In 2000/2001 she was a fellow at the Center for the Study of Values in Public
Life at the Harvard Divinity School, and spent the year working on her first
book, which is based on her interviews with Eugene de Kock, the former apartheid
government's chief assassin. Recently Pumla received the Dr. Jean Mayer Global
Citizenship Award at Tufts University for the insights she has brought to discussions
on transitional justice. She was recently featured in the award-winning documentary Long
Night's Journey into Day.
The most profound experience of Pumla's career with the TRC was witnessing
the incredible phenomenon of forgiveness between victims and perpetrators.
The desire by the many victims to meet their perpetrators was something she
had never imagined would happen.
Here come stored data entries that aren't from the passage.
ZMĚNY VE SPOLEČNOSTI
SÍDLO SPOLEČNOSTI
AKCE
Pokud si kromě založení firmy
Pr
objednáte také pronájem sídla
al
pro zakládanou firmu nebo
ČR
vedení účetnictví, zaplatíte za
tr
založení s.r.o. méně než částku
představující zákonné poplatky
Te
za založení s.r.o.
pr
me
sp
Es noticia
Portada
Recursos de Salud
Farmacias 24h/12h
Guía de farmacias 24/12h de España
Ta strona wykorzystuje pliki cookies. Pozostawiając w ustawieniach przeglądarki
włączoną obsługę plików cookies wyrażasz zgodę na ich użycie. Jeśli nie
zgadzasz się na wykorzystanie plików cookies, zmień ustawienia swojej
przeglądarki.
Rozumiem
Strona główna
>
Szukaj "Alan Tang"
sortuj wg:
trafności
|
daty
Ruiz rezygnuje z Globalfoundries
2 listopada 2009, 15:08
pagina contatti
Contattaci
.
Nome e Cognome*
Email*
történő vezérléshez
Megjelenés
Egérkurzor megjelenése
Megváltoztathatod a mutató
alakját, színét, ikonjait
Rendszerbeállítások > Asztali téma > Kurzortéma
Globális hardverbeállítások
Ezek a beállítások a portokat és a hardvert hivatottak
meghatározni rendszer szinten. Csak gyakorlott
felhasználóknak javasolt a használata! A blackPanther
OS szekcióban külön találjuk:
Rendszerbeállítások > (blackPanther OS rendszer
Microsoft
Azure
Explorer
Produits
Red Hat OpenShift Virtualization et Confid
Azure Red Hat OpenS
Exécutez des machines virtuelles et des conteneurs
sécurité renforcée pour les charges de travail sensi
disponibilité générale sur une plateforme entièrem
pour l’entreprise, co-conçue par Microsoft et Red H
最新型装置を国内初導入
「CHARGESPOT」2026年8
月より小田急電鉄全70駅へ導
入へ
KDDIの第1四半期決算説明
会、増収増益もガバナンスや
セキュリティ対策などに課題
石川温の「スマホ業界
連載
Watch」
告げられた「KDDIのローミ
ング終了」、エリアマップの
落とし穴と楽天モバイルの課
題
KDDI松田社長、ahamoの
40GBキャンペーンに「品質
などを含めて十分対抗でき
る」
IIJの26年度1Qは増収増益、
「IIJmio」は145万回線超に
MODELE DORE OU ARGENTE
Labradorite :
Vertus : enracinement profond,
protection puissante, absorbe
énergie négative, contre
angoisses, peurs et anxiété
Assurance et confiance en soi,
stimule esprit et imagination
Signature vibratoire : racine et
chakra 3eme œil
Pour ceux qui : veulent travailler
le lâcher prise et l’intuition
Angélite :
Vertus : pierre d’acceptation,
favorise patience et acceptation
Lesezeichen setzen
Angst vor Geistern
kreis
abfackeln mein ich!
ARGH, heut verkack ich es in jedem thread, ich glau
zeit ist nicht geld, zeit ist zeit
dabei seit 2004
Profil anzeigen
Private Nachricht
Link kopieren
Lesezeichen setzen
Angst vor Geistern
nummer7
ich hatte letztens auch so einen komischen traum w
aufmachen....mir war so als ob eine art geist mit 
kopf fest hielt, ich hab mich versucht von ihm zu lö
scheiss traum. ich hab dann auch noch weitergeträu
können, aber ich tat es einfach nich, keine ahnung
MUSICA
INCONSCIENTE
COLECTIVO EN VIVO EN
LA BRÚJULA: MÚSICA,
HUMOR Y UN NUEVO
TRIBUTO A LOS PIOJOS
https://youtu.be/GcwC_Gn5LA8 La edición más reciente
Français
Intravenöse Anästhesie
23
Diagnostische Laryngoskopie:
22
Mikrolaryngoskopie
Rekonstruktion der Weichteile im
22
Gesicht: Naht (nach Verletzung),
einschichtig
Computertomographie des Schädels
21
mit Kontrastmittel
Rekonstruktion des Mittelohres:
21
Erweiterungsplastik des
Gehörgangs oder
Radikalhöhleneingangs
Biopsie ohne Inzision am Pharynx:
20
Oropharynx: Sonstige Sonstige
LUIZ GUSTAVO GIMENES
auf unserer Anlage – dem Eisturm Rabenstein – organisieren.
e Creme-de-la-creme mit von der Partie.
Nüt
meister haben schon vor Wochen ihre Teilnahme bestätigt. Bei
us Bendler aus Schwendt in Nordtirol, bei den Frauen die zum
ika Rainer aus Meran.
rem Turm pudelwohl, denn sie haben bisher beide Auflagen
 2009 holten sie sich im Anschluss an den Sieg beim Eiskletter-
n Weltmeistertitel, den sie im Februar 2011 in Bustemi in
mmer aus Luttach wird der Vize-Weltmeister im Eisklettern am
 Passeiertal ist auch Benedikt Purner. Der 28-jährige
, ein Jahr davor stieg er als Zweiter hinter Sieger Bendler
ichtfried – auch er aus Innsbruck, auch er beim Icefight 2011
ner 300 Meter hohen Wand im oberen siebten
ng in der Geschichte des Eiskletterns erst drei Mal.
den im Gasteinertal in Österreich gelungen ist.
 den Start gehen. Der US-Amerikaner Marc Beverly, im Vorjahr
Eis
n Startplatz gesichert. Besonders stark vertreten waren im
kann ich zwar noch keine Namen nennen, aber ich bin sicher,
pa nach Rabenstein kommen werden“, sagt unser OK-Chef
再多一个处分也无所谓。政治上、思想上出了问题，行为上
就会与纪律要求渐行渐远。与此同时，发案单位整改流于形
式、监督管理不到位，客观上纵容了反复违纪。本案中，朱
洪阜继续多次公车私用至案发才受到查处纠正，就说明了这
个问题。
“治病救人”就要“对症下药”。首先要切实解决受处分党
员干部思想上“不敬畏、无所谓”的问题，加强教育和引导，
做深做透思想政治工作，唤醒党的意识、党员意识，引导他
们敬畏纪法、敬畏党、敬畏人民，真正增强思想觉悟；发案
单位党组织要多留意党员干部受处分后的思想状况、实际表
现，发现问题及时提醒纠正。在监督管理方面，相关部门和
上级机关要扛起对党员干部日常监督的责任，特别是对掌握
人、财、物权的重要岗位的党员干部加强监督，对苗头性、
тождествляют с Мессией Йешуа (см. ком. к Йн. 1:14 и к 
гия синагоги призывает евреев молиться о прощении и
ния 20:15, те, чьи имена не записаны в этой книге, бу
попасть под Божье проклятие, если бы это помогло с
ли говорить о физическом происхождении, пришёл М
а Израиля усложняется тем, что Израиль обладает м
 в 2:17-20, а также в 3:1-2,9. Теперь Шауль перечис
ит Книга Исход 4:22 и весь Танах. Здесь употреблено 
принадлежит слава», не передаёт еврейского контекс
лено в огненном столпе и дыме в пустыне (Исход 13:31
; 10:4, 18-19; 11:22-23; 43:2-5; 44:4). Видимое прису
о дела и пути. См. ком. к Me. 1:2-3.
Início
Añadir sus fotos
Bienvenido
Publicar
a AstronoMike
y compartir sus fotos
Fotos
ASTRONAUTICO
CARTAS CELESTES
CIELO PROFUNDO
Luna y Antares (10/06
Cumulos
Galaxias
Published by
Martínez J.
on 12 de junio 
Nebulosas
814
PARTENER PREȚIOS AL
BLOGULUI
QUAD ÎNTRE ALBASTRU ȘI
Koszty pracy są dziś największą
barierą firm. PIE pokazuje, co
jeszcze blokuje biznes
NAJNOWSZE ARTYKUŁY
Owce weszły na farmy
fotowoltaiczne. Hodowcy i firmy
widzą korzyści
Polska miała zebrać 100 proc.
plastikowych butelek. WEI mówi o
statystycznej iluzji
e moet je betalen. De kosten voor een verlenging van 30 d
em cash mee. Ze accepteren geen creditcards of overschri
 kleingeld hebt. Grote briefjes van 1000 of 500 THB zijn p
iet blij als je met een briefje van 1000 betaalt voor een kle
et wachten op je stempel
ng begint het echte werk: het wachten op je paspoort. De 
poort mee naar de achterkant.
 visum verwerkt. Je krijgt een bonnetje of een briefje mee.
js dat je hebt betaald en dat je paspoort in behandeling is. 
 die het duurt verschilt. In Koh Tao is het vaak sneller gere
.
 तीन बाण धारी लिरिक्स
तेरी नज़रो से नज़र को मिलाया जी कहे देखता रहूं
But when she witnessed victims reaching out
to perpetrators who had shattered their worlds, and offering them forgiveness,
she was filled with hope. It became clear that the TRC process had far-reaching
consequences, not only for individual victims and perpetrators encountering
each other, often for the first time, but also as a model for uniting groups
of people struggling with a history of conflict.
Pumla is a graduate of Fort Hare University, where she obtained her social
work degree and honors degree in psychology; Rhodes University, where she received
her masters degree and University of Cape Town, which awarded her a doctoral
degree in psychology. She worked as a community social worker and a clinical
psychologist, and then taught for several years in the psychology department
of the University of Transkei in South Africa.